Deepmind’s latest chatbot is called Sparrow: it’s designed to translate only the helpful, correct, and harmless sides of the Internet and human language into dialogue.
With the advent of large-scale language models like GPT-2, a debate began about their social risks, such as generating fake news and hate speech or acting as amplifiers of prejudice.
Google’s powerful chatbot Lamda, for example, which made headlines for false insinuations of consciousness, is undergoing intensive internal testing and is only being rolled out in small increments to avoid social irritation. Now, Google’s AI sister Deepmind is introducing its own dialog model as a research project.
Deepmind integrates human feedback into the training process
With Sparrow, Deepmind is now introducing a chatbot that is supposed to be particularly “helpful, correct and harmless.” It is based on Deepmind’s Chinchilla language model, which has relatively few parameters but has been trained with a great deal of data.
Deepmind combines two essential approaches to increase Sparrow’s chatbot qualities: Similar to Meta’s chatbot Blender 3 or Google Lamda, Sparrow can access the Internet, specifically Google, for research purposes. This should improve the correctness of answers.
In addition, Deepmind relies on human feedback in the training process, similar to OpenAI’s GPT-3-based InstructGPT models.
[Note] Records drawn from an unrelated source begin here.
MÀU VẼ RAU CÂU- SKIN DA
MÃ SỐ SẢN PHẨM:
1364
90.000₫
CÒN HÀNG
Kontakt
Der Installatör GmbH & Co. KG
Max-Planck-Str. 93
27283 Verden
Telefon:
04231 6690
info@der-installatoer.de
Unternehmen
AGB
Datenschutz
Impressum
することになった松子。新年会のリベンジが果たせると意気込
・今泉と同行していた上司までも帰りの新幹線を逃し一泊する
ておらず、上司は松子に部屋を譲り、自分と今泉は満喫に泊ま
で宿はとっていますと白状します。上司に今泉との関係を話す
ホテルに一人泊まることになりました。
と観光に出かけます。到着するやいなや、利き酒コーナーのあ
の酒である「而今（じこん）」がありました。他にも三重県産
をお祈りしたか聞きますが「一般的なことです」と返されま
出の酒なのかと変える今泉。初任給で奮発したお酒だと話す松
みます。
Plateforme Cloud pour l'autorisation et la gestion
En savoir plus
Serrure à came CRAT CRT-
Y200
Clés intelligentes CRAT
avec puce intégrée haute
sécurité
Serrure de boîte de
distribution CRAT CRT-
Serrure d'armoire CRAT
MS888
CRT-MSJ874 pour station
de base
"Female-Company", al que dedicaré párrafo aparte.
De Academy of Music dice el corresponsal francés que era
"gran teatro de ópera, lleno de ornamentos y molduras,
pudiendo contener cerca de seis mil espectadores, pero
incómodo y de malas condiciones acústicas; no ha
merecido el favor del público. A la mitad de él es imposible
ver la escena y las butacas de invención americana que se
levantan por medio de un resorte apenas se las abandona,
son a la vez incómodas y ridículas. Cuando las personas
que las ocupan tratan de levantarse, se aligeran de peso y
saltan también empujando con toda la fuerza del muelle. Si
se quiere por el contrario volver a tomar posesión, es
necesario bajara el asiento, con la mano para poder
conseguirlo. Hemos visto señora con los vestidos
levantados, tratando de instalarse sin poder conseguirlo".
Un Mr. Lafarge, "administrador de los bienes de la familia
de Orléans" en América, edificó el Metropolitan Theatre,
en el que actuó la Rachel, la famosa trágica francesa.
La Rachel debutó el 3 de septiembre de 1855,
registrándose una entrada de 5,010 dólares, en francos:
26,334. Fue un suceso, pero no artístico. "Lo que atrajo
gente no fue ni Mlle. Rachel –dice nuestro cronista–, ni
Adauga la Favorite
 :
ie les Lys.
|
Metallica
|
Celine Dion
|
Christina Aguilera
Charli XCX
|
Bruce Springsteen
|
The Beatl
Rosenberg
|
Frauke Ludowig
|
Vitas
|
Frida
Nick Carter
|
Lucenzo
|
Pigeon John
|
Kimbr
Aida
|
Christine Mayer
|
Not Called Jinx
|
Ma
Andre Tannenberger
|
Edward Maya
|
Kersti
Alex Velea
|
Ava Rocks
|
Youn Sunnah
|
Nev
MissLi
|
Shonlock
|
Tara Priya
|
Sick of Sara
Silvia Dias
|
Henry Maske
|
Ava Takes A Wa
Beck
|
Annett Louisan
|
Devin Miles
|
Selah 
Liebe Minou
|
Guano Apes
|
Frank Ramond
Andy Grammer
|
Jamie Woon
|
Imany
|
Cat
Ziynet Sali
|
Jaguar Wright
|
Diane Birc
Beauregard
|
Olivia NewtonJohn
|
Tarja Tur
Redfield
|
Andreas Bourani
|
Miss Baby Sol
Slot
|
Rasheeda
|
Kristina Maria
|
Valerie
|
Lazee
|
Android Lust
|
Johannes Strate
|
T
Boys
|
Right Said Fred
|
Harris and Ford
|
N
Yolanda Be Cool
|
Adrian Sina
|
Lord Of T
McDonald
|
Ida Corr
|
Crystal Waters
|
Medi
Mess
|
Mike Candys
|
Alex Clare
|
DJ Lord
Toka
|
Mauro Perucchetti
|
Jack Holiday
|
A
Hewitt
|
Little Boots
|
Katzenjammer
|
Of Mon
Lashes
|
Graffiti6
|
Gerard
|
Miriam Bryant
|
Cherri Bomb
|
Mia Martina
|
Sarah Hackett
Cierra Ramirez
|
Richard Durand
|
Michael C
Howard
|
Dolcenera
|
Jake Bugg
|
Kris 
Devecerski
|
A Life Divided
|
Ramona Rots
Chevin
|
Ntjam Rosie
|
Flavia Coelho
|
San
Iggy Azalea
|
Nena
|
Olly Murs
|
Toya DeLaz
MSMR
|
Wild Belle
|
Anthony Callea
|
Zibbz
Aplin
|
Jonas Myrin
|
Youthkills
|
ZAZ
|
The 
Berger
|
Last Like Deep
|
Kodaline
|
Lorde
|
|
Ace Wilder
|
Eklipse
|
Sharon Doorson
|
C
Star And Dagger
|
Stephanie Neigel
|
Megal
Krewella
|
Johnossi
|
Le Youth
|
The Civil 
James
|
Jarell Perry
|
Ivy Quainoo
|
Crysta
OpenAI sees human feedback in the training process as a fundamental part of aligning AI based on human needs.
Sparrow thus combines the external validation mechanisms of Google’s Lamda or Meta’s Blender 3 with the human feedback approach of OpenAI’s InstructGPT.
Targeted rule-breaking for study purposes
Deepmind initially implemented a set of rules in Sparrow, such as that the chatbot cannot make threats or insults and cannot impersonate a person. The rules were created in part based on conversations with experts and existing work on harmful speech.
Testers were then asked to get the chatbot to break these rules. Based on these conversations, Deepmind then trained a rule model that makes a possible rule violation recognizable and thus avoidable.
“Our goal with Sparrow was to build flexible machinery to enforce rules and norms in dialogue agents, but the particular rules we use are preliminary,” Deepmind emphasizes. The development of a better and more complete set of rules requires the input of many experts on numerous topics and a wide range of users and affected groups, Deepmind says.
Sparrow still has room for improvement
In initial tests, Deepmind had testers rate the plausibility of Sparrow’s answers and whether evidence researched on the Internet supported the answers. In 78 percent of the cases, the test subjects rated Sparrow’s answers to factual questions as plausible.
However, the model was not immune to twisting facts and giving off-topic answers. In addition, Sparrow could be made to break rules in eight percent of the test conversations.
According to Deepmind, Sparrow is a research model and proof of concept. The goal of its development is to better understand how to train safer and more useful agents. According to Deepmind, this will contribute to the development of safer and more useful general AI (AGI).
“In the future, we hope conversations between humans and machines can lead to better judgments of AI behaviour, allowing people to align and improve systems that might be too complex to understand without machine help.”